→ **TASK STATEMENT**: State how many lines of the records contain the string "fractalNoise", and give no other information.
**** PROVIDED INFORMATION
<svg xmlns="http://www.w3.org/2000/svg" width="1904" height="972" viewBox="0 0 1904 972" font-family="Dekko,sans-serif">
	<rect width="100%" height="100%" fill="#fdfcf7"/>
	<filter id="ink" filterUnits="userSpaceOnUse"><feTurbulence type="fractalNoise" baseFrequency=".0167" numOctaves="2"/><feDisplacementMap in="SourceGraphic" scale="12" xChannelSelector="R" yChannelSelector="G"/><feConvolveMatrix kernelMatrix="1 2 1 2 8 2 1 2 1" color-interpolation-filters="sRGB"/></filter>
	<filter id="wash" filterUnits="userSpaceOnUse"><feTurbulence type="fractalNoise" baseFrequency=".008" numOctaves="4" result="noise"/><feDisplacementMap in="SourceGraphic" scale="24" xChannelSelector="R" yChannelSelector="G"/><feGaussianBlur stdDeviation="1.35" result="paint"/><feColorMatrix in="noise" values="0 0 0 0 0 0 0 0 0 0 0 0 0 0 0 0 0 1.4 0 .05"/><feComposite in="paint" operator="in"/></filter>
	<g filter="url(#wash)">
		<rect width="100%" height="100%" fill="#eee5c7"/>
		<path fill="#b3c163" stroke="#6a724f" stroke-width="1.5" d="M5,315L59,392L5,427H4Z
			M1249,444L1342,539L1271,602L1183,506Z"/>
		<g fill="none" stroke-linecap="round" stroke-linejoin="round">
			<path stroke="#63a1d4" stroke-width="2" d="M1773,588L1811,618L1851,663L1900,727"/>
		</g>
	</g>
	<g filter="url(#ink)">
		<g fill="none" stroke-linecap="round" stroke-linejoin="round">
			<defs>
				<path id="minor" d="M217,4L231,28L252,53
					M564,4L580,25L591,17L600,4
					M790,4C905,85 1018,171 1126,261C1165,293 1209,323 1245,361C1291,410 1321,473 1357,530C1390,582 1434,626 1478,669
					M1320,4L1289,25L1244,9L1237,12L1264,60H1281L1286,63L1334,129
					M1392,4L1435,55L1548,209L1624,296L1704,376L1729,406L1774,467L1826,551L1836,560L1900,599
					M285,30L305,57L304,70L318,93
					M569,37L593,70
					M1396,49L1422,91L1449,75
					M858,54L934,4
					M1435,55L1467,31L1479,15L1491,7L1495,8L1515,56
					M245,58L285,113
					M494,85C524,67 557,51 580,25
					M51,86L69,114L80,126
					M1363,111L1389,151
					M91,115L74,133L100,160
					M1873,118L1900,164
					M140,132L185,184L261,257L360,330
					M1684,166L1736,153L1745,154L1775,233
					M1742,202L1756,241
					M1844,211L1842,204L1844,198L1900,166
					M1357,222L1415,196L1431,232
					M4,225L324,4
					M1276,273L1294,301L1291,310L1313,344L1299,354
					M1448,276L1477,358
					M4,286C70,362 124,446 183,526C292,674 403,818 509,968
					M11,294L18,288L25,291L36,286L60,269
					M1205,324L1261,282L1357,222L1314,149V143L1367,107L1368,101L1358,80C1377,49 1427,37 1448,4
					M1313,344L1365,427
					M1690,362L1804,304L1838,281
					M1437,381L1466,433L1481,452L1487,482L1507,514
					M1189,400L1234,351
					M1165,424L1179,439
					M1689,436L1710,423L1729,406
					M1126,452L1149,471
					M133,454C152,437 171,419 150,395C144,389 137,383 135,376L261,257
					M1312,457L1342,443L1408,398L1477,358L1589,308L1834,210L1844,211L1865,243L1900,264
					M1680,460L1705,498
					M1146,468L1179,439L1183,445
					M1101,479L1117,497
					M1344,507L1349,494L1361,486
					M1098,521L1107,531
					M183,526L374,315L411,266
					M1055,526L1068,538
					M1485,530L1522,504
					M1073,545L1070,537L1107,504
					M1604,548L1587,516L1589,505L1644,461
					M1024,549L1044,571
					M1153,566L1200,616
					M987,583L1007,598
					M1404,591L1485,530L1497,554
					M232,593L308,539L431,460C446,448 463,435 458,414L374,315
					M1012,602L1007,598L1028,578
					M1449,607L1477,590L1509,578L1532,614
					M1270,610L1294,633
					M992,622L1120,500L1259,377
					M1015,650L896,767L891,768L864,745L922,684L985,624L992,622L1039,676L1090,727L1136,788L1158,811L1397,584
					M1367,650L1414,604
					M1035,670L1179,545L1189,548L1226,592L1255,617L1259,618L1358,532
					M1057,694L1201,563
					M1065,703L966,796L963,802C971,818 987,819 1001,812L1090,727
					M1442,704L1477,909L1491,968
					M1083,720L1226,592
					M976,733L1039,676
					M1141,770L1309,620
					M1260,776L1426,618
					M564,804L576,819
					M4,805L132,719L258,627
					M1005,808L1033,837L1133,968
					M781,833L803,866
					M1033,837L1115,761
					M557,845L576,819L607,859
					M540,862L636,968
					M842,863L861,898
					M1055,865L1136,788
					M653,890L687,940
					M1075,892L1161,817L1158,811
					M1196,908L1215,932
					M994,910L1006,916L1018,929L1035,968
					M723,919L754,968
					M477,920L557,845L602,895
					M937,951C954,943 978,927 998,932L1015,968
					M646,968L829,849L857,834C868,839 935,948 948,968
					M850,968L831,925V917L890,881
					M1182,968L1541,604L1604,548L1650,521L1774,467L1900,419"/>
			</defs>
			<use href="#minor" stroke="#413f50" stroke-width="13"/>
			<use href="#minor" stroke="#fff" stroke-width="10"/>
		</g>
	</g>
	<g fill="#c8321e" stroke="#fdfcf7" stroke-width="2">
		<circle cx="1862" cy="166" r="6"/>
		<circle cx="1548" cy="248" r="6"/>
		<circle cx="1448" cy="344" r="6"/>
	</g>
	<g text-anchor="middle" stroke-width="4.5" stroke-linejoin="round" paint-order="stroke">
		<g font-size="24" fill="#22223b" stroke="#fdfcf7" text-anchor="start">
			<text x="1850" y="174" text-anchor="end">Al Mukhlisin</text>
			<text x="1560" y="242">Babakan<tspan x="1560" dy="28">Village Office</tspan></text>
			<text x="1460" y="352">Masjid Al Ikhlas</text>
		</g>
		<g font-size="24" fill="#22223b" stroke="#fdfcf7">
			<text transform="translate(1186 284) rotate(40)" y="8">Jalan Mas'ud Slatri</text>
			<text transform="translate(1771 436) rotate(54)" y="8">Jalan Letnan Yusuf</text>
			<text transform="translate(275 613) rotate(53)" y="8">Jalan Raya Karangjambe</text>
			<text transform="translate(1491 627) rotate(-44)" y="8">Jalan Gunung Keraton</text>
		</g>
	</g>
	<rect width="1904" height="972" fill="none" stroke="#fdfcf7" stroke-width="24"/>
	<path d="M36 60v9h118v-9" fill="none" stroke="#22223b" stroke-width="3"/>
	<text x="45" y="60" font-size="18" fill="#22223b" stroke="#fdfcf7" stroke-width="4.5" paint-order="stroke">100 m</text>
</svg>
********
→ **EXPECTED ANSWER**: 2